Records from a data collection:
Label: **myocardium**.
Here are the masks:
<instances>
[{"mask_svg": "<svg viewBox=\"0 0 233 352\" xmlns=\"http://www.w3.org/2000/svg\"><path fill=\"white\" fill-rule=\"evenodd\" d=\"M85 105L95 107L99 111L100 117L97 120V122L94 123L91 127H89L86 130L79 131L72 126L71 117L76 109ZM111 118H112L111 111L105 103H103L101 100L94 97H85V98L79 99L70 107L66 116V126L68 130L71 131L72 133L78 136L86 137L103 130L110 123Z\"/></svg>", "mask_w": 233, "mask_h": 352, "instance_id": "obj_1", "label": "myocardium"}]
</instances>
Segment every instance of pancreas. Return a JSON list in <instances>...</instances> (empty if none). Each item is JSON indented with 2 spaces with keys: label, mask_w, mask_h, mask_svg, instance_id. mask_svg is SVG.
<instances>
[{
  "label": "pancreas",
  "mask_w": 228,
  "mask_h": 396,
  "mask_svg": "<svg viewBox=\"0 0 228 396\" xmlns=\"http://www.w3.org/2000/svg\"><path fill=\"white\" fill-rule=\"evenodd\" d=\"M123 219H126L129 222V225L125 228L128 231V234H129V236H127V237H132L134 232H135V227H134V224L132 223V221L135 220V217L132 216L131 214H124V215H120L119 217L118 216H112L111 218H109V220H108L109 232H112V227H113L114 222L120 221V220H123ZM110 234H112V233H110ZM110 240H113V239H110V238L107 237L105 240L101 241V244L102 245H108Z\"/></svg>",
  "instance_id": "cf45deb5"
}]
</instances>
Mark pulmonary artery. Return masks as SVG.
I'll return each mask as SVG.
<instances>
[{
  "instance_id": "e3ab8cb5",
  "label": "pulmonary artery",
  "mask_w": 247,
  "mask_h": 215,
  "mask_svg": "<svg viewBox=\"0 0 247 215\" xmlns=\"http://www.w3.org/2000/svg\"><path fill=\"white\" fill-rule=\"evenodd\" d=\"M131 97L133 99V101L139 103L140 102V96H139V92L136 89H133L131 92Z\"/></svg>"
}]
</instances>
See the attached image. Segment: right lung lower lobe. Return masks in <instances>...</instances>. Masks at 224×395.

### Description of the task
Locate every line of the items above that contains the string "pulmonary", treating uppercase and lowercase as different, and copy each such line.

### Final result
Mark pulmonary artery. Return masks as SVG.
  "label": "pulmonary artery",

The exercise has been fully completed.